======== Records for the exercise ========

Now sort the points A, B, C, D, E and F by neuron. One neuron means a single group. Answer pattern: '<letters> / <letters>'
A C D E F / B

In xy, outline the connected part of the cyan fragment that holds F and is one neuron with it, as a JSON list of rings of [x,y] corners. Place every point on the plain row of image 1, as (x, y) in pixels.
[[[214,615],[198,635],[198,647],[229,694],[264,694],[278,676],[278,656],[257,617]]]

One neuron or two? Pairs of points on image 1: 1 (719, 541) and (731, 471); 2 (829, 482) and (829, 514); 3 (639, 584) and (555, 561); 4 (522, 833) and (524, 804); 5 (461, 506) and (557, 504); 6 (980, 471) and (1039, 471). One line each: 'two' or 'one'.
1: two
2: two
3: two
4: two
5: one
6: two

========

** Exercise instructions **
Transcribe exactly, and only, the lines from the one bearing "In xy, outline" through the last line of the entries, counting both.

** Solved exercise **
In xy, outline the connected part of the cyan fragment that holds F and is one neuron with it, as a JSON list of rings of [x,y] corners. Place every point on the plain row of image 1, as (x, y) in pixels.
[[[214,615],[198,635],[198,647],[229,694],[264,694],[278,676],[278,656],[257,617]]]

One neuron or two? Pairs of points on image 1: 1 (719, 541) and (731, 471); 2 (829, 482) and (829, 514); 3 (639, 584) and (555, 561); 4 (522, 833) and (524, 804); 5 (461, 506) and (557, 504); 6 (980, 471) and (1039, 471). One line each: 'two' or 'one'.
1: two
2: two
3: two
4: two
5: one
6: two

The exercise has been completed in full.